■ Seçilmiş bölüm ■
◇ ◇ ◇ ◇ ◇

Varsayım 11- Mutluluk, zevk ve tatmin ancak başka insanların varlığı ile mümkündür ve yalnız olmak berbat bir şeydir.

Hiç şüphesiz başka insanların varlığı insanın dünyasını renklendirir. Arkadaşlarla duygusal alışverişte bulunmak, karşılıklı iletişim yaşanılan hayattan zevk almayı sağlar. Daha da önemlisi çevremizde düşünce ve duygularımızı paylaşacağımız insanların varlığı temel bir ihtiyaçtır. Ancak zevk, tatmin ve hoşnutluk başka insanlarla olduğu kadar tek başına da yaşanır. Zaman zaman tek başına olmak, kendi kendine yetmeyi bilmek bir olgunluk işaretidir.

Bütün bunlardan başka insanın kendisini geliştirmek ve yenilemek için yalnızlığa ihtiyacı vardır. Arkadaşlar ve dostlar nasıl temel bir ihtiyaçsa, insanın kendini ve dünyayı kavraması için zaman zaman yalnızlık ve sükûnet de temel bir ihtiyaçtır. Okumak için, kendisi (yakın veya uzak dünya) üzerine düşünmek için insanın yalnız olması gerekir. Başka insanlarla beraber okuyamayız, bazı temel gerçekleri topluluk içinde kavrayıp “Hah, tamam anladım” diyemeyiz. Bu sebeple yalnızlıktan korkmamak, yalnız kalınca kendimizi terk edilmiş, değersiz biri gibi görmemek ve her zaman, her fırsatta etrafımızda insanların bulunmasını sağlamak için düzenlemeler yapmamak gerekir.

Varsayım 9- Kendini düşünmek kötü ve yanlıştır.

Gerçek olan, sizin istek ve ihtiyaçlarınızı kimsenin sizden daha iyi bilemeyeceği ve hiç kimsenin bunların karşılanması ile sizin kadar ilgili olamayacağıdır. Mutluluğunuzun sorumlusu yine sizsiniz. Kendinizi düşünmeniz, bu sorumluluğa sahip çıkmanız demektir. Bu sorumluluğun size sağlayacağı huzurla çevrenizi düşünmeye, sağlıklı yaklaşımlarda bulunmaya daha çok imkânınız olacaktır.
Yanlış olan kendini düşünmemektir. Sağlıklı ilişkiler insanların kendilerini düşündükleri, çıkarlarını açık ve dürüst olarak gözettikleri, alınanların ve verilenlerin hesabının dengeli ve açık olduğu durumlarda kurulur. Yine yanlış olan karşısındakinin hakkını hiçe saymaktır. Bu sebeple kendinizle ilgili duygu, düşünce ve istekleri ortaya koymaktan, ihtiyaçlarınızdan çevrenizi haberdar etmekten çekinmeyin.

Varsayım 8- İyi ilişkiler karşılıklı fedakârlığa ve “verme” temeli üzerine kurulur.

Bu inanç “verme”nin “almak”tan daha iyi olduğu esasına dayalıdır. Bu durum herhangi bir şeyi istemek konusunda çekingenlik olarak görülür ve böyle insanlar gizli isteklerinin anlaşılmasını ve karşılanmasını beklerler. Bu tür bir yaklaşımın sonu, ne yazık acı ve buruk istismar edilmişlik, ihmal edilmişlik duygusudur.

◇ ◇ ◇ ◇ ◇

■ Veri kesiti ■

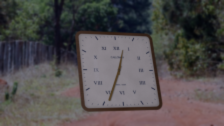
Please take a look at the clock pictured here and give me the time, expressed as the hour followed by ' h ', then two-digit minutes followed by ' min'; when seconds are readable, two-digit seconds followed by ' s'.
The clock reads 12 h 34 min
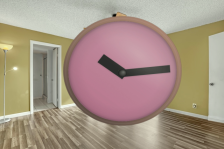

◇ ◇ ◇ ◇ ◇

■ Alıştırma yönergesi ■
Varsayımlar üzerine yukarıdaki metinde "Bütün bunlardan başka" ifadesinden "kötü ve yanlıştır." ifadesine kadar uzanan kısmı hiçbir değişiklik yapmadan yeniden yazın.

■ Görevin cevabı ■
Bütün bunlardan başka insanın kendisini geliştirmek ve yenilemek için yalnızlığa ihtiyacı vardır. Arkadaşlar ve dostlar nasıl temel bir ihtiyaçsa, insanın kendini ve dünyayı kavraması için zaman zaman yalnızlık ve sükûnet de temel bir ihtiyaçtır. Okumak için, kendisi (yakın veya uzak dünya) üzerine düşünmek için insanın yalnız olması gerekir. Başka insanlarla beraber okuyamayız, bazı temel gerçekleri topluluk içinde kavrayıp “Hah, tamam anladım” diyemeyiz. Bu sebeple yalnızlıktan korkmamak, yalnız kalınca kendimizi terk edilmiş, değersiz biri gibi görmemek ve her zaman, her fırsatta etrafımızda insanların bulunmasını sağlamak için düzenlemeler yapmamak gerekir.

Varsayım 9- Kendini düşünmek kötü ve yanlıştır.